> Task goal: What lines in the records below hold the string "that"? Please show them.

> Available data:
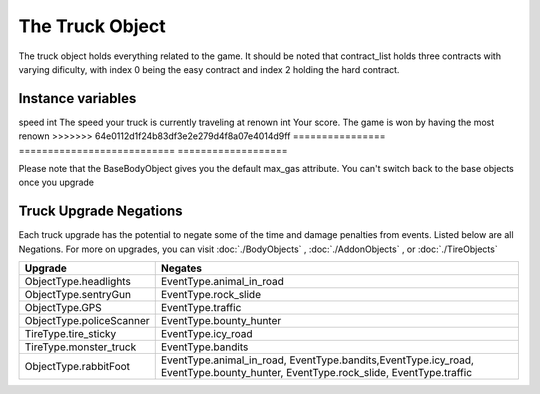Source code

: ================
The Truck Object
================

The truck object holds everything related to the game. It should be noted that contract_list holds three
contracts with varying dificulty, with index 0 being the easy contract and index 2 holding the hard contract.

Instance variables
##################

================  =========================== ===================
Name               Type                        Description
================  =========================== ===================
current_node       :doc:`./Node`               The current node you are on
contract_list      :doc:`./Contract` []        A list of contracts you can pick from
active_contract    :doc:`./Contract` or None   The current contract you are working to complete
body               :doc:`./BodyObjects`        Your current body Object. Default is a BaseBodyObject. Body also stores how much gas your truck has
addons             :doc:`./AddonObjects`       Your current addon object. Default is a BaseUpgradeObject
tires              int                         The TireEnum you are currently equiped with. Default is tire_normal. More at :doc:`./TireObjects`
<<<<<<< HEAD
speed              int                         The speed your truck is currently traveling at. Min speed is 1, max speed is 100
renown             int                         Your score. The game is won by having the most renown. Renown is gained by completing contracts
=======
speed              int                         The speed your truck is currently traveling at
renown             int                         Your score. The game is won by having the most renown
>>>>>>> 64e0112d1f24b83df3e2e279d4f8a07e4014d9ff
================  =========================== ===================

Please note that the BaseBodyObject gives you the default max_gas attribute. You can't switch back to the base objects once you upgrade


Truck Upgrade Negations
########################

Each truck upgrade has the potential to negate some of the time and damage penalties from events. Listed below are all
Negations. For more on upgrades, you can visit :doc:`./BodyObjects` , :doc:`./AddonObjects` , or :doc:`./TireObjects`

============================ =============================
Upgrade                         Negates
============================ =============================
ObjectType.headlights         EventType.animal_in_road
ObjectType.sentryGun          EventType.rock_slide
ObjectType.GPS                EventType.traffic
ObjectType.policeScanner      EventType.bounty_hunter
TireType.tire_sticky          EventType.icy_road
TireType.monster_truck        EventType.bandits
ObjectType.rabbitFoot         EventType.animal_in_road, EventType.bandits,EventType.icy_road, EventType.bounty_hunter, EventType.rock_slide, EventType.traffic
============================ =============================


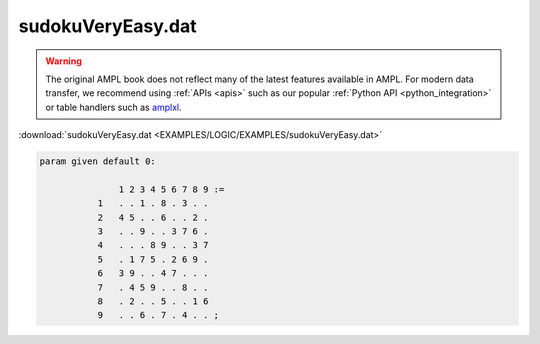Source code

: sudokuVeryEasy.dat
==================


.. warning::
    The original AMPL book does not reflect many of the latest features available in AMPL.
    For modern data transfer, we recommend using :ref:`APIs <apis>` such as our popular :ref:`Python API <python_integration>` or table handlers such as `amplxl <https://plugins.ampl.com/amplxl.html>`_.

:download:`sudokuVeryEasy.dat <EXAMPLES/LOGIC/EXAMPLES/sudokuVeryEasy.dat>`

.. code-block:: ampl

    
    param given default 0:
    
                   1 2 3 4 5 6 7 8 9 :=
               1   . . 1 . 8 . 3 . .
               2   4 5 . . 6 . . 2 .
               3   . . 9 . . 3 7 6 .
               4   . . . 8 9 . . 3 7
               5   . 1 7 5 . 2 6 9 .
               6   3 9 . . 4 7 . . .
               7   . 4 5 9 . . 8 . .
               8   . 2 . . 5 . . 1 6
               9   . . 6 . 7 . 4 . . ;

> Response below:
The truck object holds everything related to the game. It should be noted that contract_list holds three
Please note that the BaseBodyObject gives you the default max_gas attribute. You can't switch back to the base objects once you upgrade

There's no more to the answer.